Ram legs, intestines and a carafe of house wine stood on the table of the roadside restaurant. An elderly Albanian intellectual named Socrates recited Yesenin. After half an hour, I admitted defeat. Socrates knew our poetry much better than I — the daughter of a Russian poet. He recited brilliantly, drinking red wine and demanding Soviet songs.
"Let's sing the one about soldiers and birch trees," he said.
I was stunned. "Aha, I forgot you're from another generation!" I said. "You know our old Soviet war songs. How about, 'So Many Beautiful Girls,' instead?" A second later the power went out. We sat there singing Soviet songs in the dark. Guests at neighboring tables hummed along quietly.
Socrates is of a generation of Albanians that remembers the country's short fervent friendship with the Soviet Union. Soviet specialists organized an education and health care system in Albania, and built companies and military objects. Almost 2,000 Albanians were educated in the Soviet Union, and some even married Russian women. The Soviet mechanism for making friends in warring nations is worthy of admiration. The state provided young energetic foreigners with knowledge and in turn received eternal sympathy and/or loyalty.
When the two countries' friendship ended unexpectedly, Russian remained an obligatory subject at schools for 10 years. So if you ever get lost in Tirana, you can ask almost any Albanian over 40 for help in Russian.
When our accumulator died, two older men walked over to our car and offered to push us down the road. When they learned that we were Russian, they were visibly pleased.
"We can't speak Russian, but we understand almost everything," they said.
In short, Albania isn't Kosovo where locals don't care much for Russians. Albanians are very hospitable and always ask you to drop by for a drink. It's an old tradition that swallows a fair share of the family budget. Even the secretary of an Islamic organization invited me for a shot of rum. Usually the meeting begins with coffee — and ends where it ends...
Edmund Ziso runs a local alcohol factory and is crazy about Russia and Russian vodka. Russian birch trees blossom on the territory surrounding his plant. He keeps a superb collection of vodka in the cellar.
"What do you like so much about vodka?" I asked. "It's so sour! Balkan rakia is much better." We sat in the cool cellar and warmed up drinking shots of 50-year-old rakia.
"You don't understand!" Ziso said. "Vodka is an ideally clean drink. I'm telling you as a chemist. Vodka is neutral and stresses the flavor of any dish."
Ziso is a dreamer and a realist. He's gone to Russia on numerous occasions to organize shipments of Russian vodka to Albania. But he always stumbled across Russian bureaucracy and unbearably high prices.

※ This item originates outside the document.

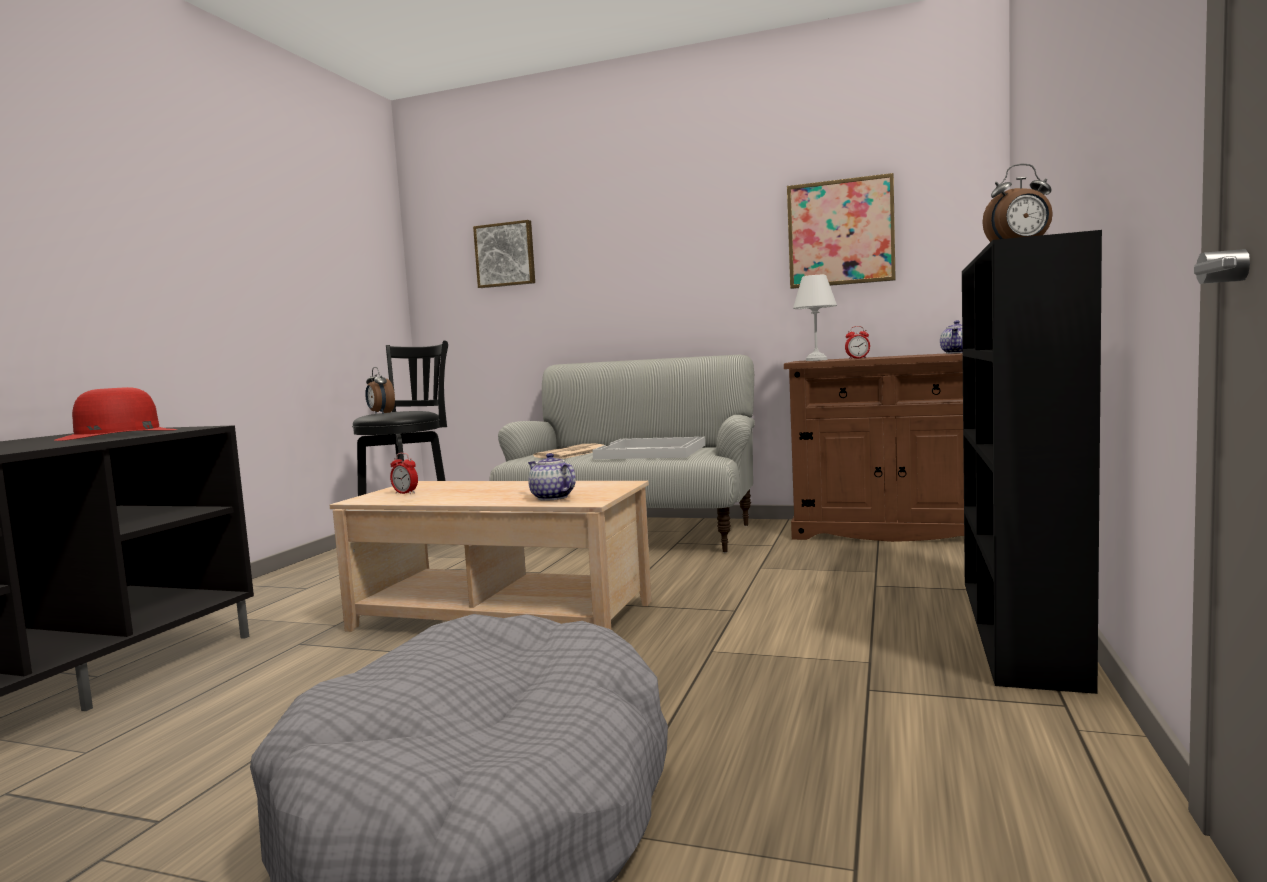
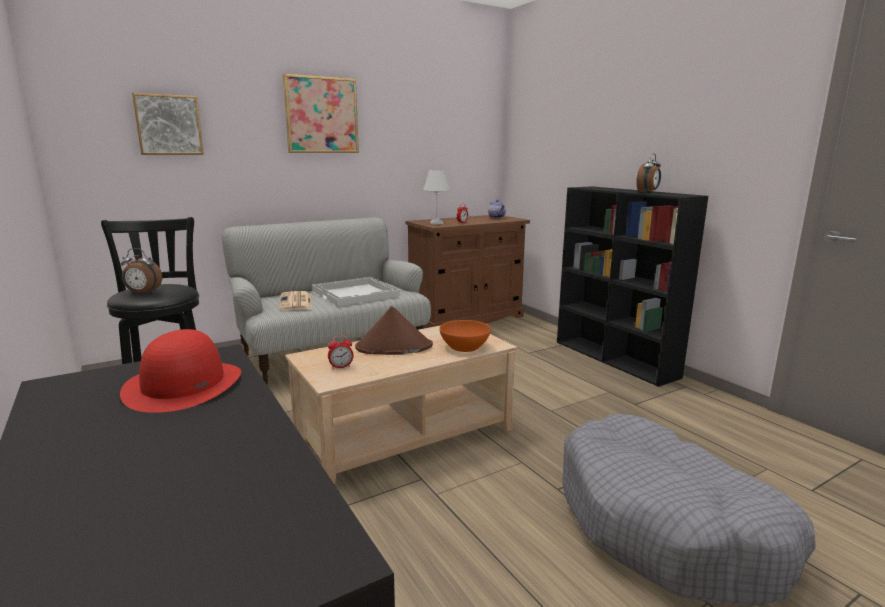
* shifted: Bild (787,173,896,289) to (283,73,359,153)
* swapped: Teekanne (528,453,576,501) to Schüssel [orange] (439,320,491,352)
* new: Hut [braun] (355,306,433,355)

"But that's okay," Ziso said. "Everything will work out. As soon as I start bringing Russian vodka to Albania, I'll open a Russian club — sprat, herring, caviar, salted foods, volba. Albanians interested in Russian culture will meet and enjoy traditional cuisine, literature and conversations. It will be wonderful."
Ziso even does business with Serbia. "You're not afraid to get killed?" I asked him.
"It's not me that needs to worry. It's my liver!" he said. "I can't drink like the Serbs. But a brave man is respected everywhere. When I say I'm Albanian, they always invite me to have a drink. Generally speaking, I think you Russians are too taken with these Serbs. They don't deserve it! I mean what did the Serbs do for you anyway?"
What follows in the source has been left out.